◆ What you are asked to do ◆
In the entries below, rewrite the lines from the one containing "Notre adresse" up to and including the one containing "Nos formations", substituting "Métro" for "Metro" and changing nothing else. Give only those lines.

◆ Study material ◆
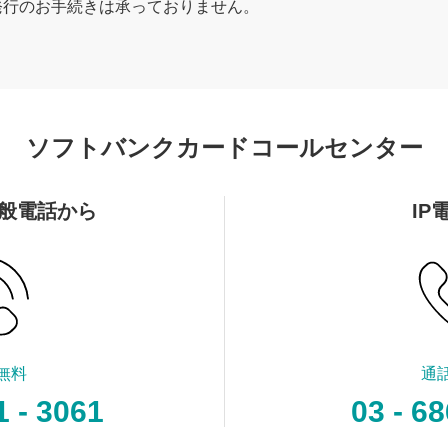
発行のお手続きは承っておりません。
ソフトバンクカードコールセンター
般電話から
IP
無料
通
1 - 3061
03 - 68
...
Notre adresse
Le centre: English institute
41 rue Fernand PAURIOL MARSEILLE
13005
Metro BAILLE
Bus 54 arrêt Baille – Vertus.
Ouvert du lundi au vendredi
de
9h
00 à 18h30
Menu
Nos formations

◆ Completed exercise ◆
Notre adresse
Le centre: English institute
41 rue Fernand PAURIOL MARSEILLE
13005
Métro BAILLE
Bus 54 arrêt Baille – Vertus.
Ouvert du lundi au vendredi
de
9h
00 à 18h30
Menu
Nos formations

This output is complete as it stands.